Estos ataques se producen poco después de que Irán denunciara un presunto ataque conjunto de Estados Unidos e Israel contra su complejo de enriquecimiento de uranio en Natanz. Hasta el momento, según informó la Organización de Energía Atómica de Irán (OEAI), no se ha detectado ninguna fuga de material radiactivo.
El primer misil impactó tras sonar las alarmas antiaéreas a las 19:00 hora local (17:00 GMT), en la zona este de la ciudad de Beersheba, anticipando la llegada de proyectiles. Uno de los misiles cayó en Dimona, donde se ubica el Centro de Investigación Nuclear del Néguev, provocando 47 heridos, entre ellos un niño de 10 años en estado grave y una mujer con lesiones moderadas.
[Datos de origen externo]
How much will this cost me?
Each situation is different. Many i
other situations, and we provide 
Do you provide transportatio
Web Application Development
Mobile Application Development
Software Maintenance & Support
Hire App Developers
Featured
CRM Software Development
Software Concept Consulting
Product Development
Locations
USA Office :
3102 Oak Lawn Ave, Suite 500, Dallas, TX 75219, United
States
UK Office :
El servicio de emergencias Magen David Adom (MDA) informó que el resto de los afectados sufrió heridas por metralla, lesiones mientras buscaban refugio y cuadros de pánico. Además, el Cuerpo de Bomberos y Servicios de Rescate reportó el derrumbe de un edificio, lo que provocó un incendio en la zona. El Ejército israelí confirmó que el misil impactó directamente en el suelo sin que los sistemas de intercepción pudieran neutralizarlo.
Más tarde, a las 22:00 hora local, volvieron a sonar las sirenas y quince minutos después se produjo un segundo impacto, esta vez en Arad, a unos 30 kilómetros de Dimona. El misil no fue interceptado y cayó entre varios edificios, causando daños significativos en tres estructuras y un incendio en un cuarto piso.
El MDA reportó que, tras este segundo ataque, 75 personas fueron trasladadas a distintos hospitales mediante ambulancias y helicópteros. Entre ellas, 10 se encuentran graves, incluida una niña de 4 años, y 13 presentan heridas moderadas. Las autoridades continuaban buscando posibles víctimas adicionales.
El primer ministro israelí, Benjamín Netanyahu, declaró que la guerra contra Irán y el Líbano continuará, calificando la noche como “muy difícil en la campaña por nuestro futuro”. Asimismo, afirmó haber conversado con los alcaldes de Dimona y Arad para brindar apoyo a las víctimas y coordinar la respuesta a los ataques.